Tuesday, November 2, 2010

"The colonization of Como girls was not a project for the weak-hearted, and didn't really ever pay off, but the soreness from walking late and slow and the trepidation of waiting seems to be very golden, as if I were snowblind, in those early days before I understood how to act and cared enough, as every year passes.

Here I learned Condé, Beckett, Vandermeer; the Velvets, sweatband pedal heroes, Stax; Punto, Crain, Thome; Apatow, Carpenter, Brakhage; bourbon, Grain Belt, Franzia. But the best lesson there was to always allow every idea to gasp a little and die a quiet cradle death, under that big dry moon. "

-pg. 58, "The Navel Stone Handbook Vol. One" Martin Snapple, 2028 (Gumshoe Press)

Monday, October 11, 2010

A person built a city, tenderly, a daydream city, a block and ten minutes between classes at a time. First they materialized a field, and stood-while-not-standing-actually on the field, made an inferno and leveled it. A firestorm of white sulked and the person watched until their phone rang and then a person left the whiteness for their actual location, which was a room, which wasn’t near the field. Then they forgot about the bonflower until they caught the bus, which purred or waited.

The bus was full of strangers. A person looked out of the window, was borne back to the charred and buttery space by the thrum and hob of the bus, the animal and bent mustard diabetic smell of perfume and bodies. Charred from the fire, buttery from the butterflies a person popped into existence while imagining what the strangers they saw from the bus liked about themselves. The butterflies collapsed from the smoke. A person reached their destination,

And a person left the bus and a person dreamt roads on the field, in squares first, which wasn’t right, and then in circles, which also wasn’t right, so a person made his streets tessellated and rose half of the field to a hill, for contrast. A person likes contrasts. Sometimes contrasts are nice.

A person dreamt museums and libraries and people, bars, bicycles, willow trees. The people became planets, pregnant barren planets with their own gravity & some offered more comfort to life than others. Some planets vacuumed others in with their compulsive gravity and filled their lungs and arteries with poisonous gases. The alphabet died. A person could do that, walking home in the sunshine. Eliminate comma fevers, clause sicknesses, language. They didn’t have to be there. They could be corrected. A person, drinking coffee in their yard, could imagine a system of broadcasts where no language was necessary. In this play epoch of daydream everyone understood through morphic resonance.

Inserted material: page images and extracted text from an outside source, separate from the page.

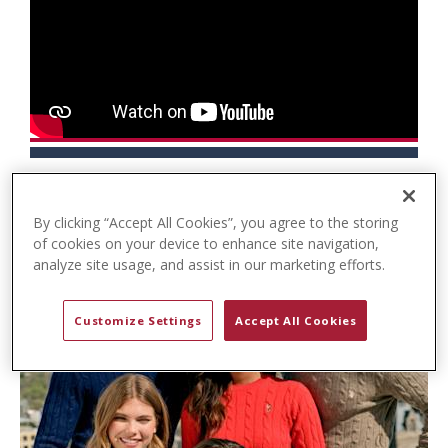
t
e
n
t
By clicking “Accept All Cookies”, you agree to the storing
of cookies on your device to enhance site navigation,
analyze site usage, and assist in our marketing efforts.
Customize Settings
Accept All Cookies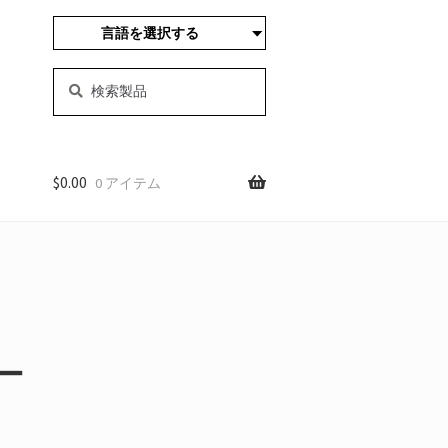
言語を選択する
検
サ
索
ー
す
チ
る:
$
0.00
0 アイテム
ー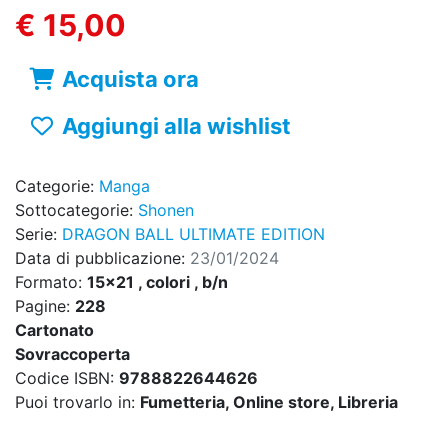
€ 15,00
Acquista ora
Aggiungi alla wishlist
Categorie:
Manga
Sottocategorie:
Shonen
Serie:
DRAGON BALL ULTIMATE EDITION
Data di pubblicazione:
23/01/2024
Formato:
15x21 , colori , b/n
Pagine:
228
Cartonato
Sovraccoperta
Codice ISBN:
9788822644626
Puoi trovarlo in:
Fumetteria, Online store, Libreria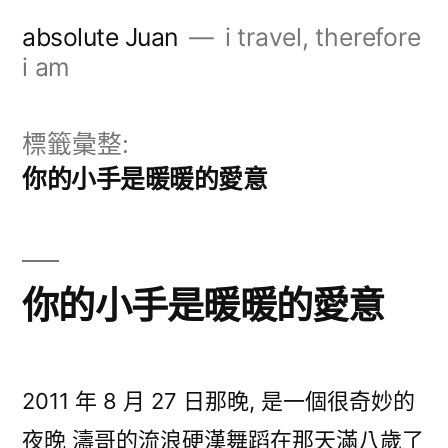
跳
absolute Juan
i travel, therefore
至
i am
主
要
標籤彙整:
內
你的小手是暖暖的愛意
容
你的小手是暖暖的愛意
2011 年 8 月 27 日那晚, 是一個很奇妙的
夜晚 濤哥的流浪硬漢舞蹈在那天滿八歲了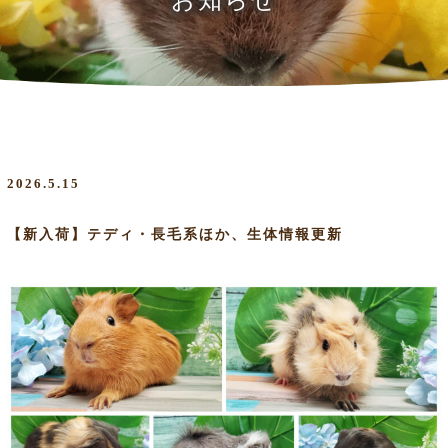
お知らせ
2026.5.15
【新入荷】テディ・長毛系ほか、生体情報更新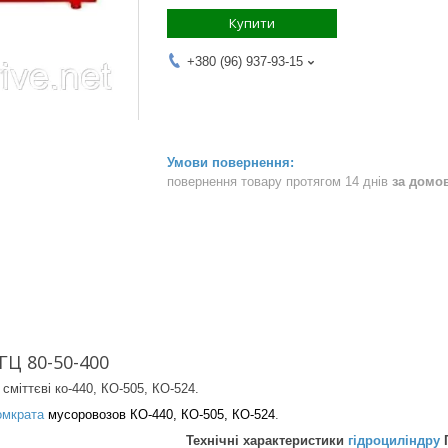
Купити
+380 (96) 937-93-15
повернення товару протягом 14 днів
за домо
ГЦ 80-50-400
:
сміттєві ко-440, КО-505, КО-524.
омкрата
мусоровозов КО-440
, КО-50
5, КО-5
24
.
Технічні характеристики
гідроциліндру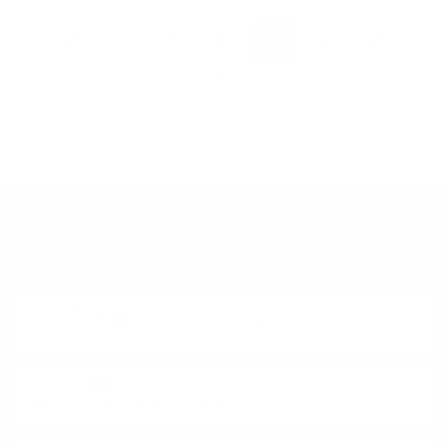
1
2
3
4
5
6
7
8
9
10
ИМАТЕ ВЪПРОСИ ОТНОСНО ВАШАТА ПОРЪЧКА
ИЛИ ПРОДУКТ?
Понеделник до Петък от 9:00 до 17:00 ч. (Без празниците).
ТЕЛЕФОН:
+359 88 943 33 13
/
+359 2 943 33 13
E-MAIL:
office@theworldofwhisky.com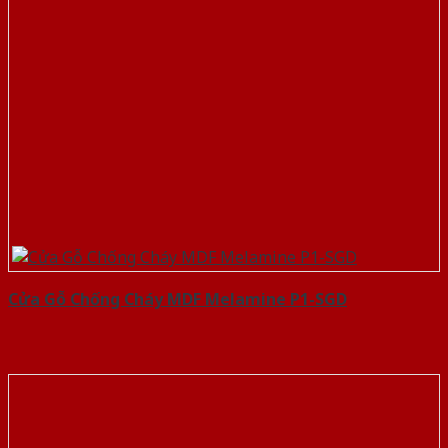
Cửa Gỗ Chống Cháy MDF Melamine P1-SGD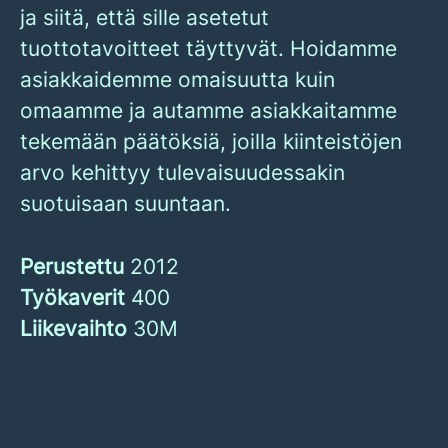
ja siitä, että sille asetetut
tuottotavoitteet täyttyvät. Hoidamme
asiakkaidemme omaisuutta kuin
omaamme ja autamme asiakkaitamme
tekemään päätöksiä, joilla kiinteistöjen
arvo kehittyy tulevaisuudessakin
suotuisaan suuntaan.
Perustettu
2012
Työkaverit
400
Liikevaihto
30M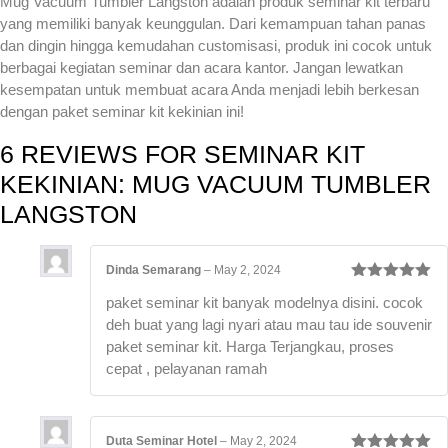
Mug Vacuum Tumbler Langston adalah produk seminar kit terbaru
yang memiliki banyak keunggulan. Dari kemampuan tahan panas
dan dingin hingga kemudahan customisasi, produk ini cocok untuk
berbagai kegiatan seminar dan acara kantor. Jangan lewatkan
kesempatan untuk membuat acara Anda menjadi lebih berkesan
dengan paket seminar kit kekinian ini!
6 REVIEWS FOR
SEMINAR KIT
KEKINIAN: MUG VACUUM TUMBLER
LANGSTON
Dinda Semarang
–
May 2, 2024
Rated
5
out
paket seminar kit banyak modelnya disini. cocok
of 5
deh buat yang lagi nyari atau mau tau ide souvenir
paket seminar kit. Harga Terjangkau, proses
cepat , pelayanan ramah
Duta Seminar Hotel
–
May 2, 2024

A person dreamt this place inside their carriage of terror every once in a while. Sometimes it was a field of vegetables, or a BMX track, or ribbons of beauty. A person had to sleep, eventually. A person wondered if that this field was renewed in sleep; if the planets and fantasies and resentments became a garden of skulls and time to compost for the next day, every one an epoch, all forgotten but the soil rich for new flight.